→ **Requirement**
The result should be all the records, exact and complete, without a single picture.

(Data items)
+-------+

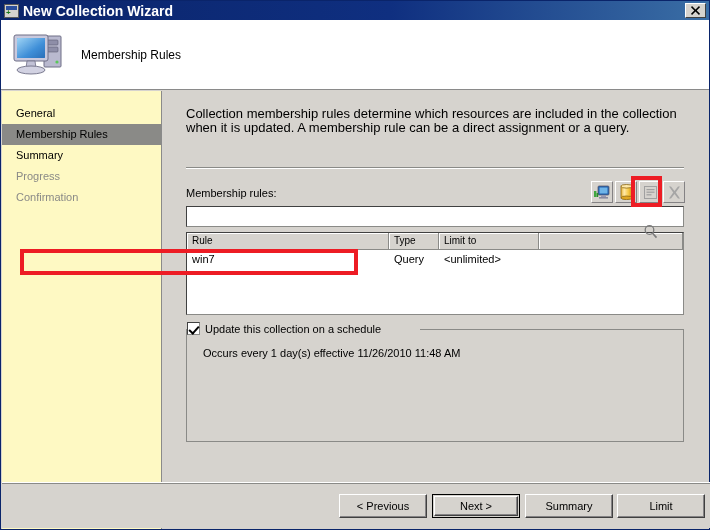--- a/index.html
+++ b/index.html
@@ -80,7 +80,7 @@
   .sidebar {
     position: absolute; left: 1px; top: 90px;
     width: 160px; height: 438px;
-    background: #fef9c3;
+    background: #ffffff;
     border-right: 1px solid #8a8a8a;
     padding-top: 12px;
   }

+-------+

→ **Your solution**
--- a/index.html
+++ b/index.html
@@ -80,7 +80,7 @@
   .sidebar {
     position: absolute; left: 1px; top: 90px;
     width: 160px; height: 438px;
-    background: #fef9c3;
+    background: #ffffff;
     border-right: 1px solid #8a8a8a;
     padding-top: 12px;
   }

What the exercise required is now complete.